No hay forma de malinterpretar los mensajes que ha enviado César Láinez desde que se sentó el pasado lunes en la sala de prensa de La Romareda. En todas y cada una de sus apariciones en los medios, particulares y generales, ha expresado con naturalidad las carencias y necesidades del Real Zaragoza, del club, de sus jugadores. Es bien fácil entender sus tres principios: actitud, rectitud y responsabilidad. Se diría que son exigencias de esas que no haría falta ni nombrar, pero en este fútbol de hoy, con todo su egotismo, a los muchachos hay que recordarles por qué se les paga. Por intentar jugar bien, claro; por deslomarse en los entrenamientos también, acaso por entrenar, aunque sea a puerta cerrada. No ha sido el caso de las últimas semanas, en las que se fueron acumulando los hombres que pasaban gran parte de las jornadas de trabajo en el gimnasio, sin pisar el campo más allá de dos carreritas. Láinez ha llegado para tratar de rescatar esos valores fundamentales, para exigir «lo mismo que me exigía yo como jugador y lo que me exigieron en situaciones similares», advierte el técnico. «No voy a pedirles nada que yo no pudiera hacer cuando jugaba», dice el entrenador, que hoy se estrena con el Zaragoza de su vida en Elche (20.30 horas, Gol).

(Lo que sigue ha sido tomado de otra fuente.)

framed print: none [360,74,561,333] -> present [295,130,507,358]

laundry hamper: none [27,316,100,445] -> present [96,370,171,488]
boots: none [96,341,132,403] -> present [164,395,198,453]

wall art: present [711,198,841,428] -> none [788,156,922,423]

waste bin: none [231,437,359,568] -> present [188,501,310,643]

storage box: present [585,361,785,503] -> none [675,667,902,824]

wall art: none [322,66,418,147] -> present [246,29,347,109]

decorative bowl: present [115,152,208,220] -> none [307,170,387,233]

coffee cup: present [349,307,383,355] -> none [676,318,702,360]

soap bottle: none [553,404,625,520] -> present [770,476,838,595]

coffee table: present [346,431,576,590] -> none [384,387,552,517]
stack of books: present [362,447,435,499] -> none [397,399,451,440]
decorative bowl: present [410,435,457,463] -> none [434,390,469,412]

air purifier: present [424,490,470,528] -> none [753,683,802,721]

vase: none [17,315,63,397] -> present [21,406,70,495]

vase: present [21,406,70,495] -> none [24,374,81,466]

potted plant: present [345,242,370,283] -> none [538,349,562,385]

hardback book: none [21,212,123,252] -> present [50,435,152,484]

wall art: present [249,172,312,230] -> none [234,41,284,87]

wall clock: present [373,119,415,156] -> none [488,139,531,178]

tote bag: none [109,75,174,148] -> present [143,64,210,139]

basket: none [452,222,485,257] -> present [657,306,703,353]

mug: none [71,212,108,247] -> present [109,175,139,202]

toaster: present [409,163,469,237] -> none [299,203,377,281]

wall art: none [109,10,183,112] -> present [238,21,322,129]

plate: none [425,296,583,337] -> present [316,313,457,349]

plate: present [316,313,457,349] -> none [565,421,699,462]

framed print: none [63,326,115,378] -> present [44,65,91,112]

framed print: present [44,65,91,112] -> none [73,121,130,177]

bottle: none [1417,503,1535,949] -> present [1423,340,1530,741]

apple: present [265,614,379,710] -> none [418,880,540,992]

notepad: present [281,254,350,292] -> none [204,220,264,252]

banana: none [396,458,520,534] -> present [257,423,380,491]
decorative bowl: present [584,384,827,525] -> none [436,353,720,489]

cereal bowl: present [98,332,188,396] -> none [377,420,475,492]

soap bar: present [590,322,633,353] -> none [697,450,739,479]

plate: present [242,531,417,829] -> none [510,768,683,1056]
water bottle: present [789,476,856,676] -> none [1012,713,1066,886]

De la capacidad que tenga Láinez para convencer a los futbolistas de cuál debe ser su conducta y proceder va a depender en gran parte el futuro de este equipo que camina cerca de la última frontera, con los puestos de descenso amenazantes y los rivales, los de detrás, los peores, apretando. Cuando empiezan a pasar estas cosas, no hay mucho que pensar. Significa que todos esos equipos que se han pasado la temporada holgazaneando, huelen el final. En ese mismo momento empiezan las reacciones. Véase la del Nástic desde hace ya unos días. O la del Almería, la del Rayo, el Córdoba... Es la cuenta atrás, que anuncia las prisas de la verdad.

Dicen los números, grosso modo, que al Zaragoza le hacen falta 15 puntos, cinco victorias en 12 jornadas. No parecerían tantas. Son una barbaridad en el contraste con su última realidad, la de Raúl Agné en el 2017 natural: 8 puntos en 11 partidos. Huelga decir que si el equipo aragonés no es capaz de invertir esa tendencia, estará en Segunda B. Lo debe hacer con fútbol o de otra manera, ya se sabe. Parece, en cualquier caso, una cuestión de compromiso ahora que todos los dedos señalan al campo. A los jugadores, es decir.

Sobre Láinez ha recaído la obligación renovada de permitir la supervivencia del primer equipo, como en tiempos mejores sucedió con otros. Luis Costa, por ejemplo. Al exguardameta no le importa esa etiqueta, ni mucho menos. Más bien al contrario está orgulloso de la consideración de hombre de la casa. Falta que su equipo entienda pronto quién es y qué significa Láinez en el club, reproducir su comportamiento. Y que se exprese con el balón la receptividad que ha encontrado en el vestuario. Después, aun en un equipo deprimido físicamente, se trata de apretar sin desmayo, de transmitir al contrario la supremacía de la camiseta. Querer el balón, pedirlo, robarlo, pedirlo, incomodar al enemigo, pedir el balón...

No tiene tiempo Láinez de hacer cambios drásticos. Ni caben inventos ni se entenderían. Ni el calendario lo recomienda. En 11 semanas se acaba el asunto que otro retomará. Debe, eso sí, alterar todas esas cosas que han funcionado tan mal con Agné, encontrar otros caminos partiendo de una filosofía más parecida a la de Milla. Lo hará con algunos de esos jóvenes en los que hoy se ve reflejado. De momento, parten con ventaja Ratón y Pombo. Un poco menos Raí, aunque sí en condición revolucionaria, al estilo del último día.

«Cuando estás en estas circunstancias tan adversas, hay que morir en el campo», advierte Láinez, el nuevo emperador del Zaragoza. Su afirmación lo pone fácil: Ave, César. Morituiri te salutant.